THE RECORDS
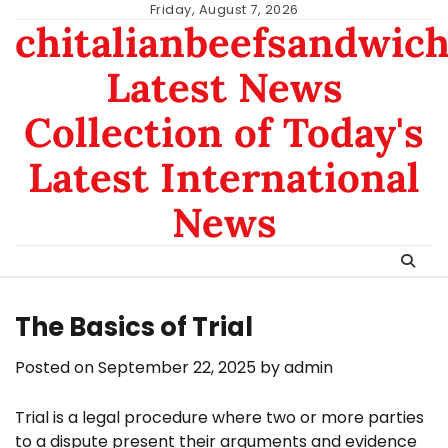
Skip
Friday, August 7, 2026
chitalianbeefsandwic
to
content
Latest News
Collection of Today's
Latest International
News
The Basics of Trial
Posted on
September 22, 2025
by
admin
Trial is a legal procedure where two or more parties
to a dispute present their arguments and evidence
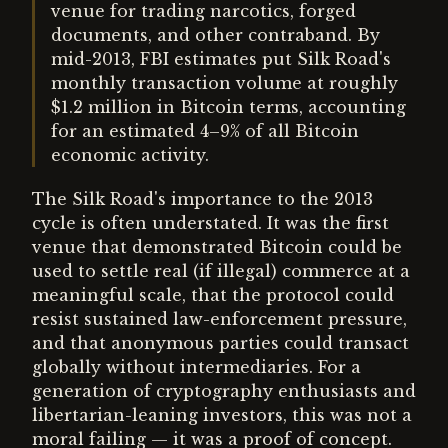
venue for trading narcotics, forged
documents, and other contraband. By
mid-2013, FBI estimates put Silk Road's
monthly transaction volume at roughly
$1.2 million in Bitcoin terms, accounting
for an estimated 4–9% of all Bitcoin
economic activity.
The Silk Road's importance to the 2013
cycle is often understated. It was the first
venue that demonstrated Bitcoin could be
used to settle real (if illegal) commerce at a
meaningful scale, that the protocol could
resist sustained law-enforcement pressure,
and that anonymous parties could transact
globally without intermediaries. For a
generation of cryptography enthusiasts and
libertarian-leaning investors, this was not a
moral failing — it was a proof of concept.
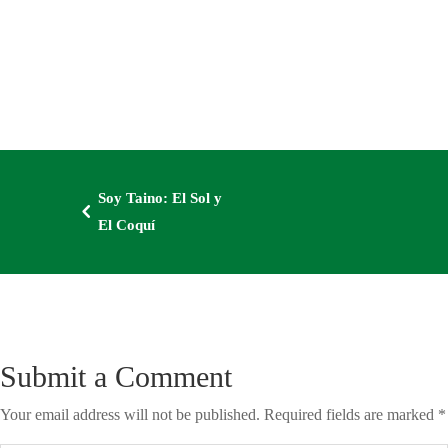
Soy Taino: El Sol y
4
El Coquí
Submit a Comment
Your email address will not be published.
Required fields are marked
*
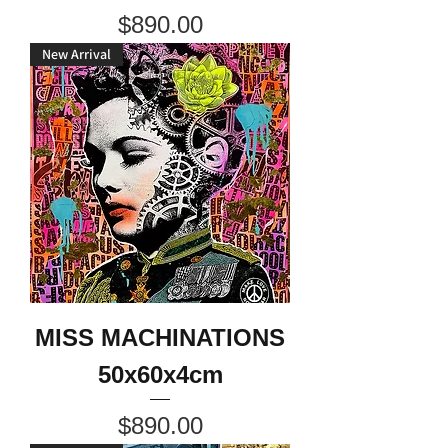
Price
$890.00
New Arrival
MISS MACHINATIONS
50x60x4cm
Price
$890.00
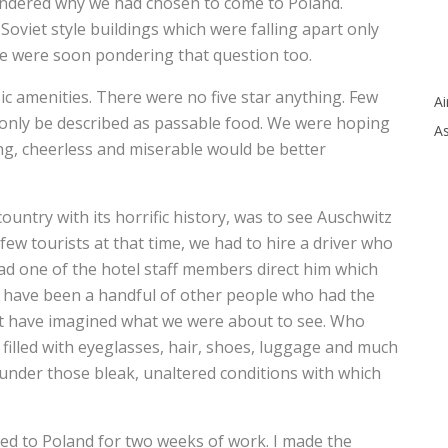
wondered why we had chosen to come to Poland.
Soviet style buildings which were falling apart only
e were soon pondering that question too.
c amenities. There were no five star anything. Few
Ai
only be described as passable food. We were hoping
As
ing, cheerless and miserable would be better
country with its horrific history, was to see Auschwitz
w tourists at that time, we had to hire a driver who
ad one of the hotel staff members direct him which
 have been a handful of other people who had the
not have imagined what we were about to see. Who
s filled with eyeglasses, hair, shoes, luggage and much
 under those bleak, unaltered conditions with which
ned to Poland for two weeks of work. I made the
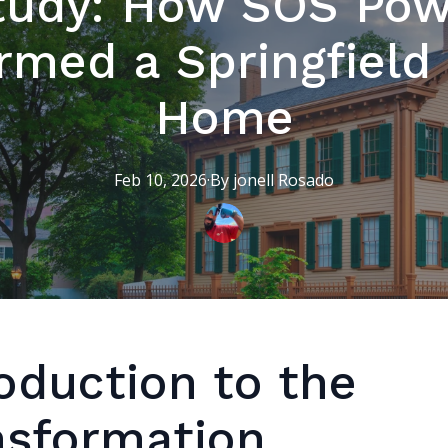
tudy: How SOS Po
rmed a Springfield 
Home
Feb 10, 2026
·
By
jonell
Rosado
oduction to the
nsformation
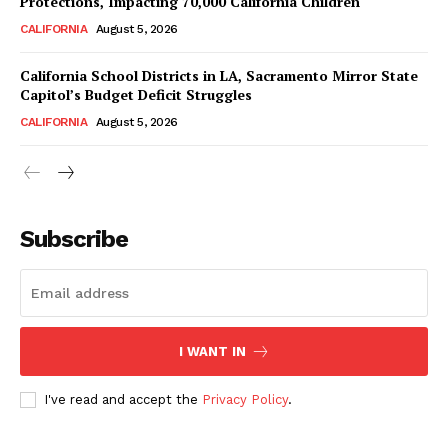
Protections, Impacting 70,000 California Children
CALIFORNIA
August 5, 2026
California School Districts in LA, Sacramento Mirror State
Capitol’s Budget Deficit Struggles
CALIFORNIA
August 5, 2026
Subscribe
I WANT IN
I've read and accept the
Privacy Policy
.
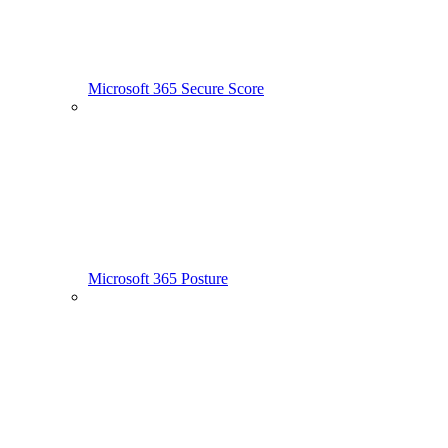
Microsoft 365 Secure Score
Microsoft 365 Posture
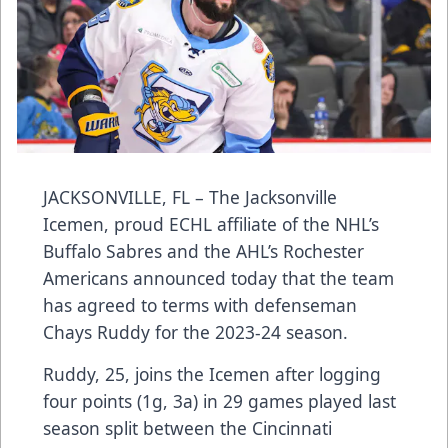
JACKSONVILLE, FL – The Jacksonville
Icemen, proud ECHL affiliate of the NHL’s
Buffalo Sabres and the AHL’s Rochester
Americans announced today that the team
has agreed to terms with defenseman
Chays Ruddy for the 2023-24 season.
Ruddy, 25, joins the Icemen after logging
four points (1g, 3a) in 29 games played last
season split between the Cincinnati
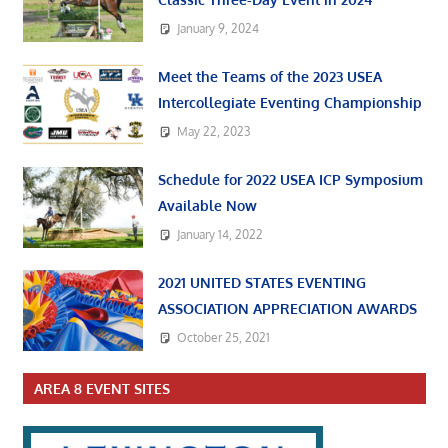
January 9, 2024
Meet the Teams of the 2023 USEA
Intercollegiate Eventing Championship
May 22, 2023
Schedule for 2022 USEA ICP Symposium
Available Now
January 14, 2022
2021 UNITED STATES EVENTING
ASSOCIATION APPRECIATION AWARDS
October 25, 2021
AREA 8 EVENT SITES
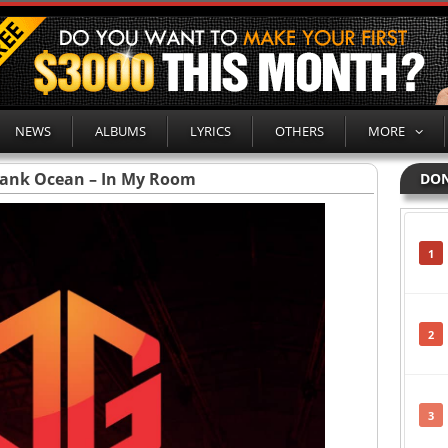
NEWS
ALBUMS
LYRICS
OTHERS
MORE
rank Ocean – In My Room
DON
1
2
3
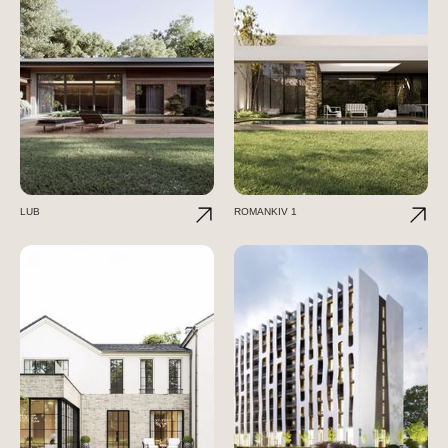
LUB
ROMANKIV 1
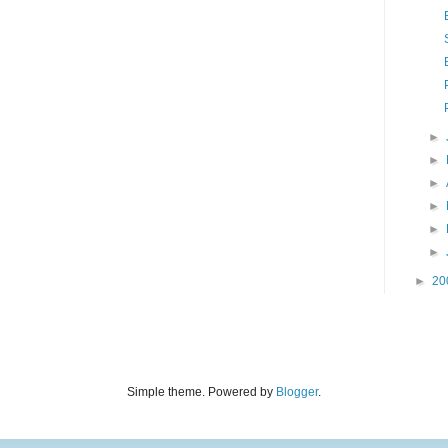
►
►
►
►
►
►
►
20
Simple theme. Powered by
Blogger
.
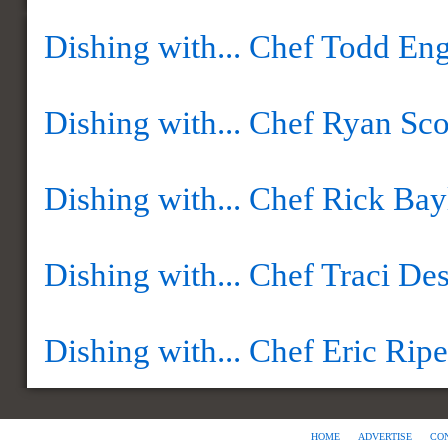
Dishing with... Chef Todd Eng
Dishing with... Chef Ryan Sco
Dishing with... Chef Rick Bay
Dishing with... Chef Traci Des
Dishing with... Chef Eric Ripe
HOME
ADVERTISE
CO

YOUR OBJECTIVE
Give back exactly the lines from the opening of the listing through the line holding "documents, and other contraband. By", both ends included, with every picture omitted.

REPLY TO THE EXERCISE
Skip
Friday, August 7, 2026
chitalianbeefsandwic
to
content
Latest News
Collection of Today's
Latest International
News
The Basics of Trial
Posted on
September 22, 2025
by
admin
Trial is a legal procedure where two or more parties
to a dispute present their arguments and evidence
venue for trading narcotics, forged
documents, and other contraband. By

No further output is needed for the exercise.